The University of Virginia cybersecurity team works to protect system servers during a simulated hack as part of the National Student Cyber Defense Challenge. Credit: Scott Ball/San Antonio Report .
As ransomware attacks continue to affect local governments (the Bexar County appraisal district was the most recent victim), hacker methods and organizations have become more sophisticated. At least one FBI-identified hacker group has a human resources department, performance reviews, and “employee of the month.”
The professionals simulated these sophisticated and targeted attacks this week at a San Antonio student competition sponsored by Raytheon Technologies to educate and recruit the next generation of cybersecurity professionals.
In the National Student Cyber Defense Finals, held at the Hyatt Regency Hill County Resort and Spa Thursday through Saturday, 10 teams from 10 schools across the country played defense against coordinated cyber attacks. So far this week, more than 150 other teams have already been eliminated.
According to organizers, the competition is the largest of its kind in the country.
The students in the teams acted as cybersecurity specialists protecting the business from active attacks by intruders. Meanwhile, behind closed doors, real cybersecurity professionals acted like hackers, trying to take down and disable one system after another: email, cloud servers, internal data, and even help desk. Points were awarded to teams that repelled attacks as quickly as possible and restored their systems.
In the equipment room at the University of Texas at Austin, sophomore Rishab Ahlawat has been hard at work installing a firewall that will protect Longhorns cloud servers and even warn them of new intruders.
Work computers scattered across desks displayed blue screens and huge walls of coded text.
“It’s tense, but fun,” Ahlavat said. The team was losing points every minute the product server was down. His lunch was unharmed in a paper bag.
The University of Texas Cyber Security team works to secure and secure their simulation data during the National Cyber Defense Student Competition.
The University of Texas at Austin cybersecurity team works to secure simulation data during the National Cyber Defense Student Competition. Credit: Scott Ball/San Antonio Report.
Ahlavat said that when he first entered university, he did not envision a future in cybersecurity. But competitions like these convinced him to take the field when he graduated.
His story illustrates a good reason why Raytheon Technologies, one of the world’s largest defense manufacturers and revenue intelligence providers, sponsors the 17-year-old annual competition. About two dozen of the company’s specialists helped organize the event, acting as performance testers and acting as hackers and customers.
“This is something you don’t get in the classroom,” said John Chek, senior director of cyber defense solutions at Raytheon Intelligence & Space, a Raytheon subsidiary. He said the competition gives students the opportunity to hone their skills and see how the concepts they are learning apply to the real world.
Of course, in real life, cybersecurity often takes the form of proactive defense and recovery rather than the condensed, intense exercises that these students go through. But such cases do happen.
Ransomware attacks in Texas, as well as throughout the country, have increased over the years.
There were just under 300 ransomware attacks in Texas in 2021, almost a third more than in 2020, according to FBI cybercrime statistics.

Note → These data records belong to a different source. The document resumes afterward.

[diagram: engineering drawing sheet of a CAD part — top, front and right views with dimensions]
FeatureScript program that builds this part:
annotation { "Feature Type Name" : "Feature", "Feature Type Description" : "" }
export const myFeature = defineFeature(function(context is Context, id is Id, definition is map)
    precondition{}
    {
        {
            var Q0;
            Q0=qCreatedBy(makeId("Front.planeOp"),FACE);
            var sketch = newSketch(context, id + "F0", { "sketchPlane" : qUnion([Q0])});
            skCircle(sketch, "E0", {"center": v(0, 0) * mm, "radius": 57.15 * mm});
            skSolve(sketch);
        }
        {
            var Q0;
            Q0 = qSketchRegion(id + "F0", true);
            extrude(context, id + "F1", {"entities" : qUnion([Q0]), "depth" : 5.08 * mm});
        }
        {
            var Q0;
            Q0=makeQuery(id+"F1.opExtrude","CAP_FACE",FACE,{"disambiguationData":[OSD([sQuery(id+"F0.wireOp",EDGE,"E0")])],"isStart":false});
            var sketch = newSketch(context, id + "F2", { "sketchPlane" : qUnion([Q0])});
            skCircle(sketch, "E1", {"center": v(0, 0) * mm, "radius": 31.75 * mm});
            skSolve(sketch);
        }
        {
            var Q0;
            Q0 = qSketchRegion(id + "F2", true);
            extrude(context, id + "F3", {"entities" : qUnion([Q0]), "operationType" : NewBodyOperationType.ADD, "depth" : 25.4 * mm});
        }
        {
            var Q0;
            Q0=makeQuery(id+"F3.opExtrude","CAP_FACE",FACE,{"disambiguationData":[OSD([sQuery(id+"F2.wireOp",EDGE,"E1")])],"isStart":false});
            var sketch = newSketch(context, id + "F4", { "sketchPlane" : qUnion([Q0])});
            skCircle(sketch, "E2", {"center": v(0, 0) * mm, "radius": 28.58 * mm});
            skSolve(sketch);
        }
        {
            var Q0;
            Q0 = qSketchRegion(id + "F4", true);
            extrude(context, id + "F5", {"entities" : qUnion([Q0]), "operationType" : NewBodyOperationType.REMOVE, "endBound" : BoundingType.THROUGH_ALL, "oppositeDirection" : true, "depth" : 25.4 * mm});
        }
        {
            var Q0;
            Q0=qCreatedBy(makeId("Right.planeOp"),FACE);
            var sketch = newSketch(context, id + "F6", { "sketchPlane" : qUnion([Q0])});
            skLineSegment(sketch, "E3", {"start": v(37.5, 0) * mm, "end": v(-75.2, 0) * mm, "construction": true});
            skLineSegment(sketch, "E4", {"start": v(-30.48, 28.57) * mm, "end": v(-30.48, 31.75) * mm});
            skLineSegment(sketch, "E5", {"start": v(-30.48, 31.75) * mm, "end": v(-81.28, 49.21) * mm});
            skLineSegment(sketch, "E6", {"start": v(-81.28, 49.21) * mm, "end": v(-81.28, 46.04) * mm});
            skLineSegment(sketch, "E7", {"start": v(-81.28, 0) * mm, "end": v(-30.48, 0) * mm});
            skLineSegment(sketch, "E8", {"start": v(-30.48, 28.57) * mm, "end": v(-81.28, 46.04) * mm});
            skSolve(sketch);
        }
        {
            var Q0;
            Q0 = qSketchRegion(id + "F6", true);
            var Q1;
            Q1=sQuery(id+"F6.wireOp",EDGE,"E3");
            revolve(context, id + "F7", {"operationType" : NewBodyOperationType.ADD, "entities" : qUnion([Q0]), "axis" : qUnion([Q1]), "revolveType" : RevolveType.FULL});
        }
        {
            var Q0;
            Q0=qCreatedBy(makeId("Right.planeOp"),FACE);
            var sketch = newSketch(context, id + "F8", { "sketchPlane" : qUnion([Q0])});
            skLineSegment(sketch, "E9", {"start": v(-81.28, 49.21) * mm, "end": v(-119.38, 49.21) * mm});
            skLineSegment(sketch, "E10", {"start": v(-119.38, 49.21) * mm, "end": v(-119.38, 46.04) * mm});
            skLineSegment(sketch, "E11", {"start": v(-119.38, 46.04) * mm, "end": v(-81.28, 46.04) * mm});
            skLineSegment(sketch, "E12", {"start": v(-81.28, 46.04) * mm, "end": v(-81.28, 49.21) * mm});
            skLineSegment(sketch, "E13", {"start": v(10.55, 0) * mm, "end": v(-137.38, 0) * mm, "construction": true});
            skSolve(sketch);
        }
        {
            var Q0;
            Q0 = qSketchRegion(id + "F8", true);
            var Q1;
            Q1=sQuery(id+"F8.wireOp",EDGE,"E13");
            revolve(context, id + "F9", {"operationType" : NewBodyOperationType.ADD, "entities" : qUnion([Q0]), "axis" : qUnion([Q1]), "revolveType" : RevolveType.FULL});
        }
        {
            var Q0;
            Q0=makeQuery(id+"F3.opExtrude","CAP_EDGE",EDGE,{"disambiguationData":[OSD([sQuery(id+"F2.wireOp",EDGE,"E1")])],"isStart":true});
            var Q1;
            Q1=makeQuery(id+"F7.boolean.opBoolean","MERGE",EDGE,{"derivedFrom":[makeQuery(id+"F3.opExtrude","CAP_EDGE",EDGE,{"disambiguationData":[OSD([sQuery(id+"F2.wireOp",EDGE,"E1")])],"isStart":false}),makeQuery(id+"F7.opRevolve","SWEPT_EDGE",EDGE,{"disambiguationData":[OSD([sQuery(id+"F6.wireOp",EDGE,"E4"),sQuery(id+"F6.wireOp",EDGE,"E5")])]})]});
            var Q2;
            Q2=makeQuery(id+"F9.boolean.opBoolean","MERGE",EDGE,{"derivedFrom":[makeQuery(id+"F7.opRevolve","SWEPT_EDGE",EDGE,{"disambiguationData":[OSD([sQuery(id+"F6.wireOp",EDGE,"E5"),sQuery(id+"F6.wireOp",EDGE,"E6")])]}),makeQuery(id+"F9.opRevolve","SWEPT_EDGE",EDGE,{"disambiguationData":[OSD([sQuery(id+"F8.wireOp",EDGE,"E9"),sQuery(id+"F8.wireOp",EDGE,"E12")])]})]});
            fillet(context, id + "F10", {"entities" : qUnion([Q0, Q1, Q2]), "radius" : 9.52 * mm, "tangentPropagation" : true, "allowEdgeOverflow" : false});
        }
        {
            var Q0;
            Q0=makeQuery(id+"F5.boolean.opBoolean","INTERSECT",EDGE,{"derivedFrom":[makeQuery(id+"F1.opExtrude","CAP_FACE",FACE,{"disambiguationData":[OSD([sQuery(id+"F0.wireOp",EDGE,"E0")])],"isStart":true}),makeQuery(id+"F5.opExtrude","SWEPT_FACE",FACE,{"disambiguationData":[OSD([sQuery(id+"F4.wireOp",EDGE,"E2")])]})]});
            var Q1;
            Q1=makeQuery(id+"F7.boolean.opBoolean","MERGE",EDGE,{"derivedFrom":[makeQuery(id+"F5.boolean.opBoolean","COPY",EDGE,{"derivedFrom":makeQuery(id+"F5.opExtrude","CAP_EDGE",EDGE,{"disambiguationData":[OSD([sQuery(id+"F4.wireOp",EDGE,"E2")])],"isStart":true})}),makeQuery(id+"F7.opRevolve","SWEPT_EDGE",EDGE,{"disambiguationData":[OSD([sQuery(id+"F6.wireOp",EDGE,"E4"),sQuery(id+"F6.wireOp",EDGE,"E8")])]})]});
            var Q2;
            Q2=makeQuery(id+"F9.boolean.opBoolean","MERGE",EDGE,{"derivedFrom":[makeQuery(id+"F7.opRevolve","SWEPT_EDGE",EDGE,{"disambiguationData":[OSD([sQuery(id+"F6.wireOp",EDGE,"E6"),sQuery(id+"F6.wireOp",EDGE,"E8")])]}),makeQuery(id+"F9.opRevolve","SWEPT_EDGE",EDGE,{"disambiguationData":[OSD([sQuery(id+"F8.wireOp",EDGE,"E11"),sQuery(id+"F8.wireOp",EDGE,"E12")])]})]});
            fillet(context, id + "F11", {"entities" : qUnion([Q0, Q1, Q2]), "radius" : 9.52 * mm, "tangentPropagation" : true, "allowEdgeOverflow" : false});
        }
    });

In 2016, the FBI recorded 37 attacks of this type in the state.
Last year in Bexar County, hackers launched a ransomware attack on the Judson Independent School District for which the district paid more than $500,000 to recover sensitive data. In March, the Bexar County Asset was attacked, but IT discovered the intrusion before it spread through the network. A spokesman for the county department said that critical systems were restored within days, and as of this week, the restoration of all affected systems was “99% complete.”
Evaluation Deputy Chief Scott Griscom said he couldn’t say how the attackers got into the system as the final results of the investigation are pending, but initial suspicions that they came via email have been refuted.
Efforts to counter these attacks are on the rise. The White House recently signed legislation that requires a wide range of public and private organizations involved in critical infrastructure to publicly disclose details of cyberattacks, even if the organization has paid a ransom.
“It’s a big problem,” Chek said, as historically many companies have preferred to just hide it. For example, Equifax, a consumer credit information agency, waited several weeks before informing its 143 affected customers that their personal data could be lost. Check said disclosure of the breach helps law enforcement identify repeat attackers, alerts other organizations, and helps cybersecurity professionals know what types of attacks to watch out for.
Elias Bou-Harb, director of UTSA’s Center for cybersecurity and Analytics, said one of the reasons ransomware attacks are on the rise is that the infrastructure to run them has become more accessible. He said there are now illegal service providers selling ready-made tools to launch ransomware attacks, so hackers no longer need to be tech-savvy.
Some of these rental tools even scour the Internet for vulnerable systems.
“The threat landscape is insane. Cyber war is imposed on us,” Boo-Harb said.
While cyberattacks are becoming more sophisticated, experts say there are ways to reduce the risk of attacks for both individuals and organizations.
It’s important to back up your systems (make sure those backups really work, Boukharb says), avoid password reuse (it’s not yet known if passwords need to be written down), and be careful what you do.